For all other devices:
- If PINs are configured, and the device is locally registered, and Other participants is set to Allowed if trusted, the participant must enter a PIN before joining the meeting.
- If PINs are not configured, and the device is locally registered, and Other participants is set to Allowed if trusted, the participant joins the meeting automatically as a Host.
- In all other cases, the participant is held in a waiting room and must wait to be admitted to the meeting by a Host. They are not asked for a PIN and will join as a Guest.
Transferring participants
Participants can be transferred from one VMR into another VMR that requires authentication.
For participants using a supported Connect app:
- A participant can be transferred into a VMR that requires authentication only if the original VMR also required authentication and used the same Identity Provider as the destination VMR. The participant will not need to re-authenticate to join the destination VMR. If the original VMR did not require authentication, or the destination VMR uses a different identity provider, the transfer is not initiated and the participant remains in the original VMR.
- A participant can be transferred from a VMR that requires authentication into a VMR that does not require authentication. From there, a participant can be transferred into a third VMR that requires authentication only if that VMR uses the same Identity Provider as the original VMR; the participant does not need to re-authenticate in order to join the third VMR. Otherwise, the transfer is not initiated and the participant remains in the second VMR.
For other devices, when a participant using a locally-registered endpoint is transferred, if Other participants is set to Allowed if trusted the participant will join the meeting directly (although they will still need to enter a Host or Guest PIN if required). In all other cases, for both registered and unregistered devices, the transfer will fail and the participant will remain in the original VMR.
Display names
Each Identity Provider offers a given set of attributes for a user (such as their display name, given name, surname and email address).
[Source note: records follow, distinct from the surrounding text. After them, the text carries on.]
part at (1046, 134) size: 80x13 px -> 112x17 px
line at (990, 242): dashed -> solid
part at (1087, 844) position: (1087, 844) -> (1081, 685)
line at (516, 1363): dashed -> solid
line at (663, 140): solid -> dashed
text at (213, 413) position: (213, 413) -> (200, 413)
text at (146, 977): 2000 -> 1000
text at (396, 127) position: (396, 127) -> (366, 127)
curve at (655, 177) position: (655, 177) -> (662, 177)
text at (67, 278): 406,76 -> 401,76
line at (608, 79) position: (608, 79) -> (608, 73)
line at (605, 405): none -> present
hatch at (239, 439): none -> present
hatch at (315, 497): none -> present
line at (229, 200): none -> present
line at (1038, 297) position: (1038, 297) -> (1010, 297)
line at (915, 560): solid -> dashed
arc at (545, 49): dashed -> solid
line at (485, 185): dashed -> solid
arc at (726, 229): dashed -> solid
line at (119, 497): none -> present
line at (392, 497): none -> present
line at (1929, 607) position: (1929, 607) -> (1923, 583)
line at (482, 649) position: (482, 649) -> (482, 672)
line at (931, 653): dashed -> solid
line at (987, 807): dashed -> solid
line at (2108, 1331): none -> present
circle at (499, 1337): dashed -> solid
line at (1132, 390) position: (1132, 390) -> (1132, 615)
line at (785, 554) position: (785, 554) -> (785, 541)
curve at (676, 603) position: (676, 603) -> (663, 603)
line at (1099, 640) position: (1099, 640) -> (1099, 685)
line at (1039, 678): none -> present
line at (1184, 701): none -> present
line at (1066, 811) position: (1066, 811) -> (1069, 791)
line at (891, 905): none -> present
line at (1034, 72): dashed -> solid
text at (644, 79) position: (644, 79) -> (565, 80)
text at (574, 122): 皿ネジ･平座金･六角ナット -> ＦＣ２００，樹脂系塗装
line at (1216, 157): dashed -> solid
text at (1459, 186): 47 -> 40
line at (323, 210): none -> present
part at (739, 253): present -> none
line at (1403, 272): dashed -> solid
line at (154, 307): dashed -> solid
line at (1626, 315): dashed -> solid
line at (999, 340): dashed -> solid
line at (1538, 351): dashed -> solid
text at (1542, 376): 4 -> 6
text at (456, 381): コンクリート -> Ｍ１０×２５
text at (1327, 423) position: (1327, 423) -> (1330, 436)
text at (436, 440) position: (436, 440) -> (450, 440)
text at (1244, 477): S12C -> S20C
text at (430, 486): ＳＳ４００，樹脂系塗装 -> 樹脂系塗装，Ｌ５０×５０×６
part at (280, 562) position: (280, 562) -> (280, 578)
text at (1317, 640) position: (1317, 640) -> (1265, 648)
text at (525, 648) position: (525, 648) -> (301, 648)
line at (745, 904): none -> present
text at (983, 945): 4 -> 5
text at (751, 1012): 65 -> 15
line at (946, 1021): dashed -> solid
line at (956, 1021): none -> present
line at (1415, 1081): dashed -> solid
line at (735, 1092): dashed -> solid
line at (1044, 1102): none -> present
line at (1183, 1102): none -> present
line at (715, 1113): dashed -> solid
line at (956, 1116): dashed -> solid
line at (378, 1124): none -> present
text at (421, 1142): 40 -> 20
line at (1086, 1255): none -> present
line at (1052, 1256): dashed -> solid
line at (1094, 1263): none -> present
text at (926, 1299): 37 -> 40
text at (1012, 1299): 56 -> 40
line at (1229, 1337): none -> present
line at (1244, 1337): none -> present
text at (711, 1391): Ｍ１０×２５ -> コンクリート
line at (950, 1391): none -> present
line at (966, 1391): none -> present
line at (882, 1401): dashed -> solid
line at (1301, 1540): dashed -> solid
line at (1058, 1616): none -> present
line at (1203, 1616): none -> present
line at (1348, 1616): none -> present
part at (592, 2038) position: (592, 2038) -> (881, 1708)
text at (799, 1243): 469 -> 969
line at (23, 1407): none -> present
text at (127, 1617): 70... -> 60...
For Virtual Meeting Rooms and Virtual Auditoriums that require participant authentication, the name shown for each participant (in the participant list, and as a text overlay when Show names of participants is enabled) depends on what is configured in the display name setting for the associated Identity Provider, as follows:
For SAML Identity Providers, the relevant field is Display Name Attribute Name.
- By default, the NameId attribute is used. This is the user's unique ID; what it contains depends on the Identity Provider.
- To use an attribute other than NameId, enter it here. Note that the format used varies depending on the Identity Provider.
- To use the name that participants entered themselves in their client, ensure this field is blank.
For OpenID Connect Identity Providers, the relevant field is Display Name Claim Name.
- By default, the Name attribute is used. This is the user's unique ID; what it contains depends on the Identity Provider.
- To use an attribute other than Name, enter it here. Note that the format used varies depending on the Identity Provider.
- To use the name that participants entered themselves in their client, ensure this field is blank.
When the display name is based on information provided by the Identity Provider, it cannot be changed by the participant, the meeting Host, or via the client API. However, it can be changed via participant policy.
Viewing a participant's authentication status
Participants and administrators can view whether a participant was required to authenticate in order to join the meeting:
-
Meeting participants using Webapp3 can enable the option to Show authenticated participants.
-
Administrators using the Administrator interface can view the participant's status ( ) and scrolling down to the Authenticated by an Identity Provider field.